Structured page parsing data
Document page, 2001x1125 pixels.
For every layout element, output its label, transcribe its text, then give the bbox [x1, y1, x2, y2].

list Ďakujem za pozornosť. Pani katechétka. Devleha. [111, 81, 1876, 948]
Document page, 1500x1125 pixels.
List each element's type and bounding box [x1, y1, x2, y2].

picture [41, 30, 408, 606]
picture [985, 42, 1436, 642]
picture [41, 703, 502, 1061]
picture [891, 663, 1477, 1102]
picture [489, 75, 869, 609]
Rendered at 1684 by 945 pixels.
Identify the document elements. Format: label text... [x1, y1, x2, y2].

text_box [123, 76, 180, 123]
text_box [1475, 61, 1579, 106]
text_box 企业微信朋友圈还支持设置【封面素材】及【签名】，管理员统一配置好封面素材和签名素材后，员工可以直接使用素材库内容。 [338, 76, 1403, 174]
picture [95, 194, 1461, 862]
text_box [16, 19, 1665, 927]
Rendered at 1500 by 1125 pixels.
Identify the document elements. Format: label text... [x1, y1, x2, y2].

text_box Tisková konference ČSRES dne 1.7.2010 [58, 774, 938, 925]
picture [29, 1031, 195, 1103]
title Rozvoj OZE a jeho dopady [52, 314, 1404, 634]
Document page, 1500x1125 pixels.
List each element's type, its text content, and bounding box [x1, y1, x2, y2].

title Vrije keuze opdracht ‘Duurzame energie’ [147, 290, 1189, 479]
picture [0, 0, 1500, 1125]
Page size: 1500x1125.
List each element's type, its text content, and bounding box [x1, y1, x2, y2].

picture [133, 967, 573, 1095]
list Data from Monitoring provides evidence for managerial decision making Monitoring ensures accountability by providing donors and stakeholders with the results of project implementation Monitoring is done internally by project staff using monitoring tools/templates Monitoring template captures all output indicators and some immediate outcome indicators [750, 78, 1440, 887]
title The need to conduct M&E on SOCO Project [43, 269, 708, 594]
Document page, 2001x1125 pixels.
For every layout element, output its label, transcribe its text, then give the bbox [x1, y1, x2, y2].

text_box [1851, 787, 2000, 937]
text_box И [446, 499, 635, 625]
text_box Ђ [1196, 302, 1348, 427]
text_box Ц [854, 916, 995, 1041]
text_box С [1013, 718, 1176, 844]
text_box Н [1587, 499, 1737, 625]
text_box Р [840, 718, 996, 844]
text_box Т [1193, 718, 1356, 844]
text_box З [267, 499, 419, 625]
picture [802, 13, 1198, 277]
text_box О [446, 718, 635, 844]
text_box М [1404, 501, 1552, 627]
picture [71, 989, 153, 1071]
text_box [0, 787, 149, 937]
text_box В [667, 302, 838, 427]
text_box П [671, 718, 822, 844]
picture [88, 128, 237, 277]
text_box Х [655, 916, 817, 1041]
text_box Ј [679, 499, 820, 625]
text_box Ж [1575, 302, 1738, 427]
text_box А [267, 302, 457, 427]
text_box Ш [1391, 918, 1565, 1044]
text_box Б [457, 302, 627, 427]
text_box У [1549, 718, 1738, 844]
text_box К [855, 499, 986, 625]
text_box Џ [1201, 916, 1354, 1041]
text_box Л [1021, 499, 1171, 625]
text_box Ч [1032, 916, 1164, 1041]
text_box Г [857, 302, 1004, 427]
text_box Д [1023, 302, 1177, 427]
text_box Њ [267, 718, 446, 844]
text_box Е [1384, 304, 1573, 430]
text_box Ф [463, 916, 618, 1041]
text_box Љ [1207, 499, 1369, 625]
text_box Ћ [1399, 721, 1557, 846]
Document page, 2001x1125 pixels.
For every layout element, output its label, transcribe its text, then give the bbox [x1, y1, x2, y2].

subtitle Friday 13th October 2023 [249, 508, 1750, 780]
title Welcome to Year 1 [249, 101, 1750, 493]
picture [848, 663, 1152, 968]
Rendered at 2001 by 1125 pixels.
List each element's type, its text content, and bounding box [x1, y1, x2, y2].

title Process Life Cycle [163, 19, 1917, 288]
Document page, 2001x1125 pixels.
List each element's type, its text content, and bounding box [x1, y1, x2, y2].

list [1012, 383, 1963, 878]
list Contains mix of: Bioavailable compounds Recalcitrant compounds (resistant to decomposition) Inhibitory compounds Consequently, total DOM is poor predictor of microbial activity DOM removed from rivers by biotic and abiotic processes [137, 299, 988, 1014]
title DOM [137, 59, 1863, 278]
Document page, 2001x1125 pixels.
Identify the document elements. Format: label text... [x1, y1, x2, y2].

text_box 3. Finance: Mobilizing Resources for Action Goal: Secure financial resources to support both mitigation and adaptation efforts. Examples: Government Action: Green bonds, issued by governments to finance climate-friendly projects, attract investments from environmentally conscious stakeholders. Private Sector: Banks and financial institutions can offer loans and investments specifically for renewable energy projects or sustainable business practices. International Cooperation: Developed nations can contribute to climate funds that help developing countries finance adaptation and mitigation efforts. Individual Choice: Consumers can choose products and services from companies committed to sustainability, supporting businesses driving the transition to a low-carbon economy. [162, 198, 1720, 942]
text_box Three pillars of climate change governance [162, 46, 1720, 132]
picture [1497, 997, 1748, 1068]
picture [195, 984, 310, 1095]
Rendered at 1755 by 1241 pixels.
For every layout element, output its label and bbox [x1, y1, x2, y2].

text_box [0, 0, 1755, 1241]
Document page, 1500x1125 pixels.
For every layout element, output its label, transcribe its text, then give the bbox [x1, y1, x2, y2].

Your instructions
All that belongs in the answer is the lines from the start of the entries above through the line containing "Page size: 1500x1125.", each given exactly.

Written solution
Document page, 2001x1125 pixels.
For every layout element, output its label, transcribe its text, then give the bbox [x1, y1, x2, y2].

list Ďakujem za pozornosť. Pani katechétka. Devleha. [111, 81, 1876, 948]
Document page, 1500x1125 pixels.
List each element's type and bounding box [x1, y1, x2, y2].

picture [41, 30, 408, 606]
picture [985, 42, 1436, 642]
picture [41, 703, 502, 1061]
picture [891, 663, 1477, 1102]
picture [489, 75, 869, 609]
Rendered at 1684 by 945 pixels.
Identify the document elements. Format: label text... [x1, y1, x2, y2].

text_box [123, 76, 180, 123]
text_box [1475, 61, 1579, 106]
text_box 企业微信朋友圈还支持设置【封面素材】及【签名】，管理员统一配置好封面素材和签名素材后，员工可以直接使用素材库内容。 [338, 76, 1403, 174]
picture [95, 194, 1461, 862]
text_box [16, 19, 1665, 927]
Rendered at 1500 by 1125 pixels.
Identify the document elements. Format: label text... [x1, y1, x2, y2].

text_box Tisková konference ČSRES dne 1.7.2010 [58, 774, 938, 925]
picture [29, 1031, 195, 1103]
title Rozvoj OZE a jeho dopady [52, 314, 1404, 634]
Document page, 1500x1125 pixels.
List each element's type, its text content, and bounding box [x1, y1, x2, y2].

title Vrije keuze opdracht ‘Duurzame energie’ [147, 290, 1189, 479]
picture [0, 0, 1500, 1125]
Page size: 1500x1125.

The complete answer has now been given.